Saved data entries:
== Segment start ==

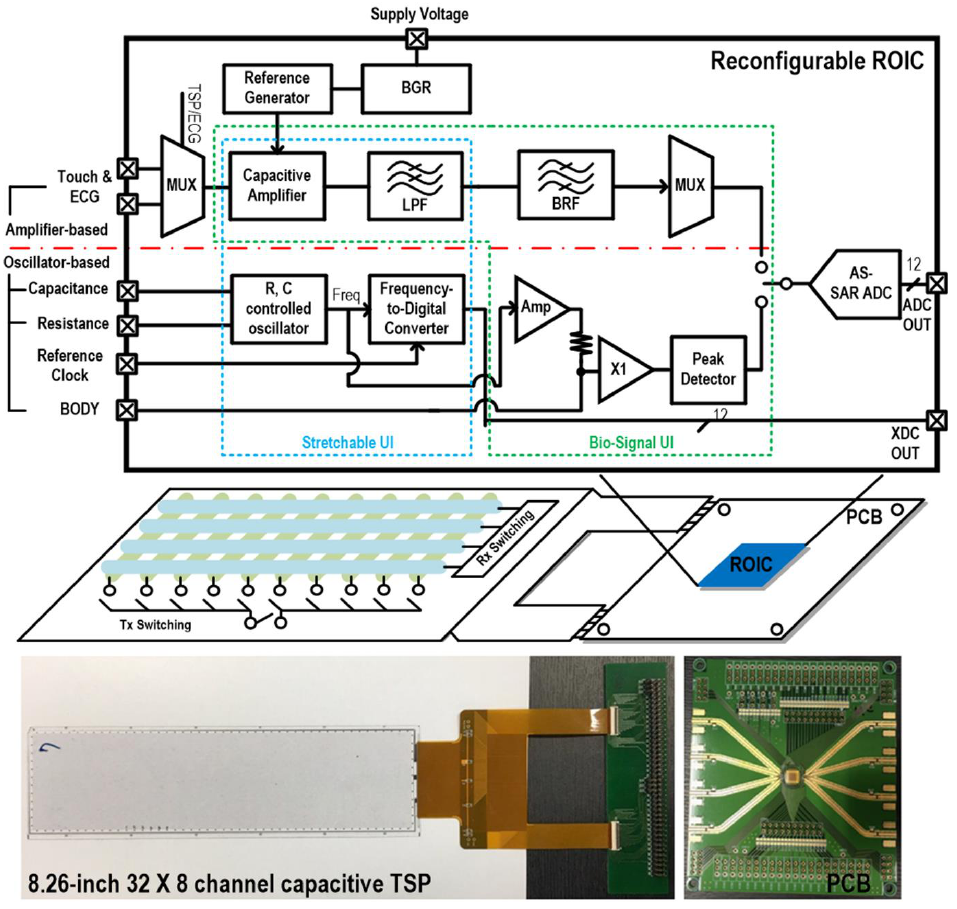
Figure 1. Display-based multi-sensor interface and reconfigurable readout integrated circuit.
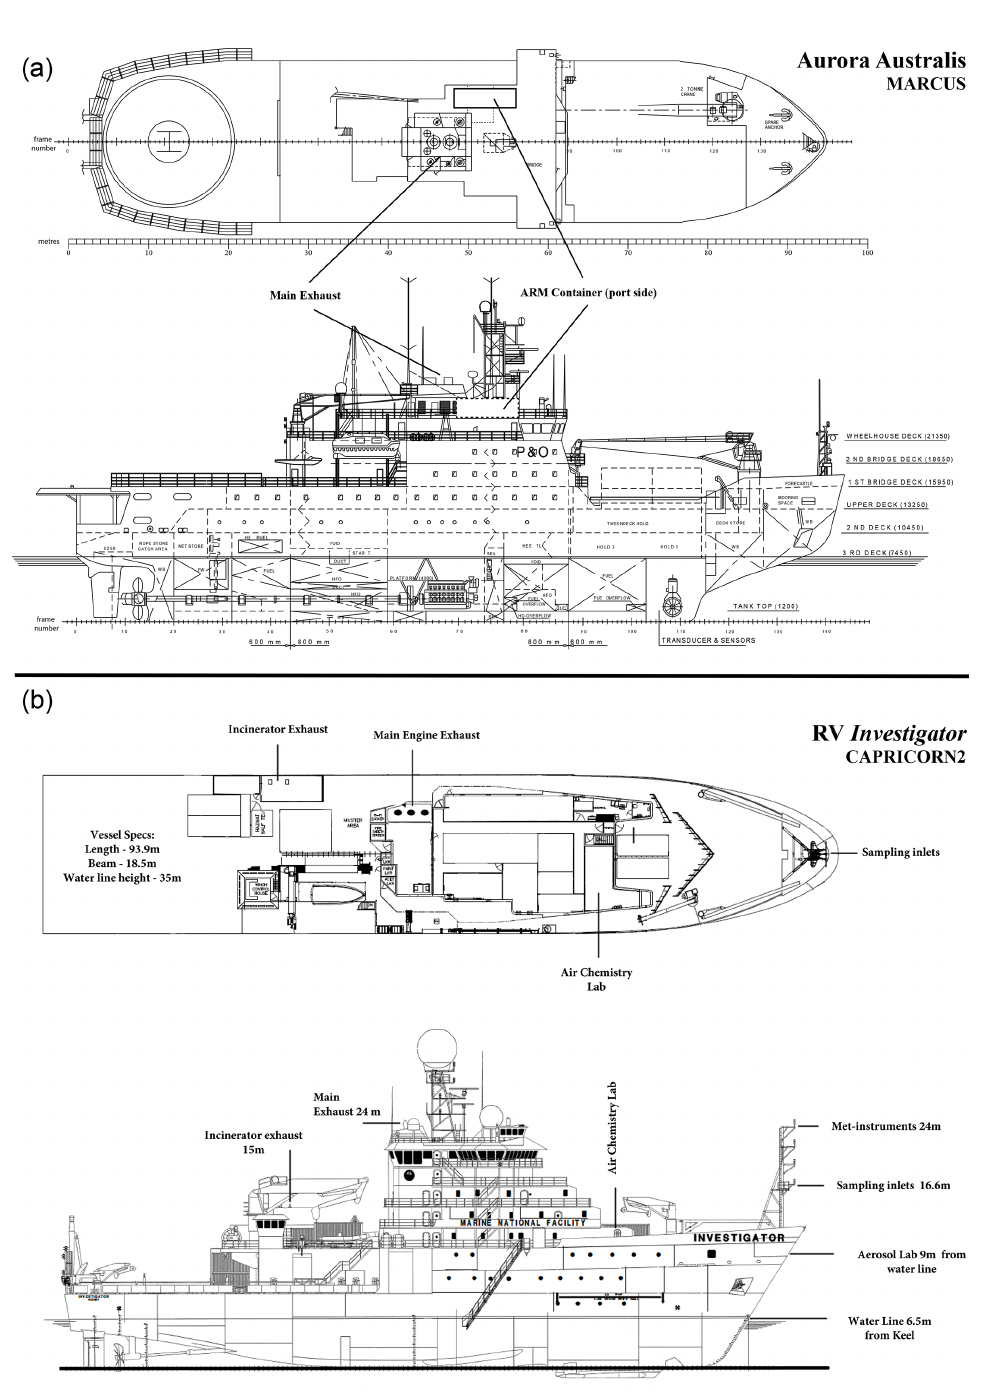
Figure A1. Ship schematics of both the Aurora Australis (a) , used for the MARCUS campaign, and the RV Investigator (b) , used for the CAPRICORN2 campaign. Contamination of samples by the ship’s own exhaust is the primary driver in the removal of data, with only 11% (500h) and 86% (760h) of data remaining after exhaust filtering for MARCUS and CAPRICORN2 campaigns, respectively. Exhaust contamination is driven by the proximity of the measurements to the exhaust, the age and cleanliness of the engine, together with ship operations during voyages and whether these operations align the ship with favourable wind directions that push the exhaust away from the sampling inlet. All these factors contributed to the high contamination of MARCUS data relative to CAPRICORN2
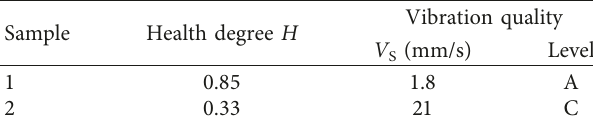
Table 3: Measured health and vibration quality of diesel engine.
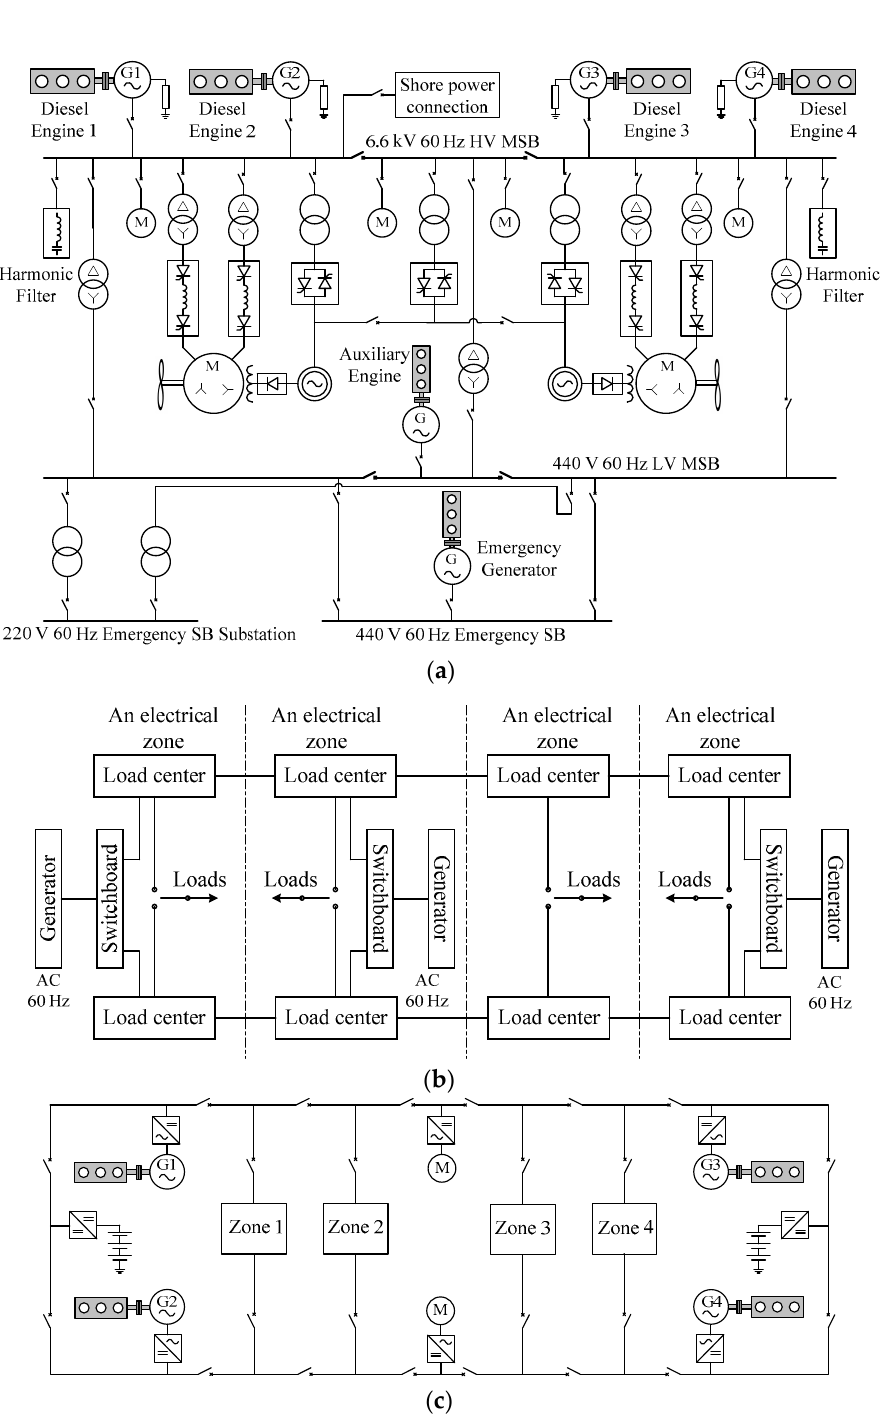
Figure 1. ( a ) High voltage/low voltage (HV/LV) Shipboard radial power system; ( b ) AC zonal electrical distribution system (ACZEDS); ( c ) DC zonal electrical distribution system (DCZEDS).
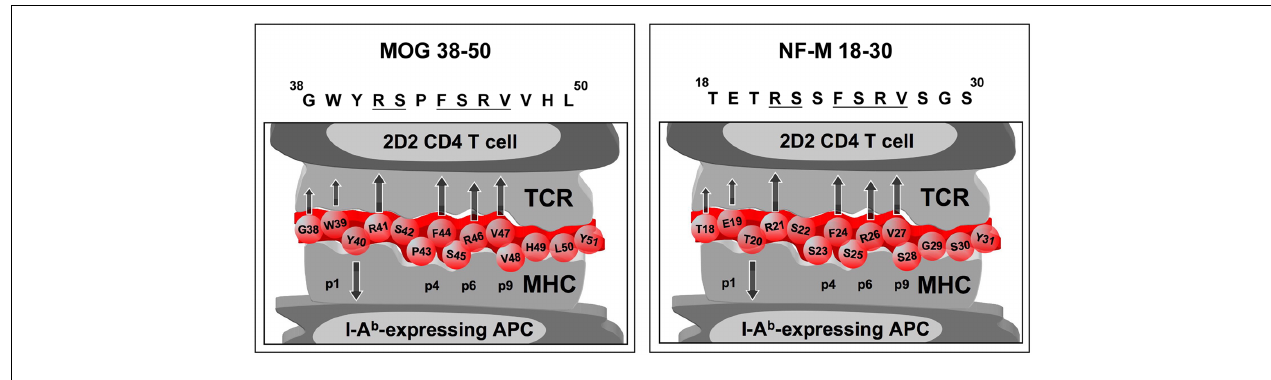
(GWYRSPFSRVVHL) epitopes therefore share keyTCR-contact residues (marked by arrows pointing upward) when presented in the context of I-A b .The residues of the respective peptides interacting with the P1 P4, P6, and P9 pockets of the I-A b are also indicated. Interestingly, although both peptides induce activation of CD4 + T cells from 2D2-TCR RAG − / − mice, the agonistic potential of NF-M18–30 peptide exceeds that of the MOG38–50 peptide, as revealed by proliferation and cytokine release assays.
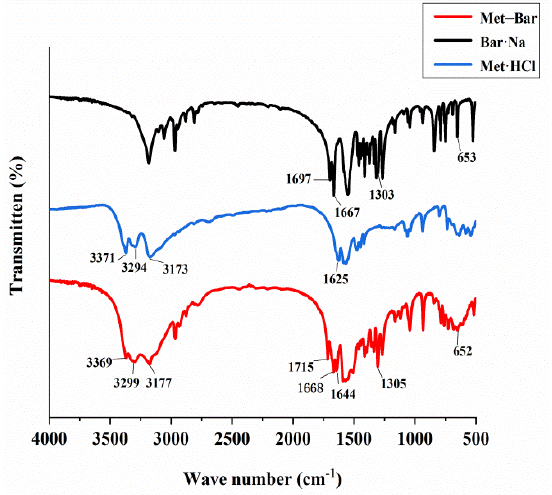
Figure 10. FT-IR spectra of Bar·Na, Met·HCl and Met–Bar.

== Segment end ==

§ REQUIRED WORK: Find each line in the data above with the word "that", then copy it.

§ SOLUTION TO THIS PROBLEM:
Figure A1. Ship schematics of both the Aurora Australis (a) , used for the MARCUS campaign, and the RV Investigator (b) , used for the CAPRICORN2 campaign. Contamination of samples by the ship’s own exhaust is the primary driver in the removal of data, with only 11% (500h) and 86% (760h) of data remaining after exhaust filtering for MARCUS and CAPRICORN2 campaigns, respectively. Exhaust contamination is driven by the proximity of the measurements to the exhaust, the age and cleanliness of the engine, together with ship operations during voyages and whether these operations align the ship with favourable wind directions that push the exhaust away from the sampling inlet. All these factors contributed to the high contamination of MARCUS data relative to CAPRICORN2
(GWYRSPFSRVVHL) epitopes therefore share keyTCR-contact residues (marked by arrows pointing upward) when presented in the context of I-A b .The residues of the respective peptides interacting with the P1 P4, P6, and P9 pockets of the I-A b are also indicated. Interestingly, although both peptides induce activation of CD4 + T cells from 2D2-TCR RAG − / − mice, the agonistic potential of NF-M18–30 peptide exceeds that of the MOG38–50 peptide, as revealed by proliferation and cytokine release assays.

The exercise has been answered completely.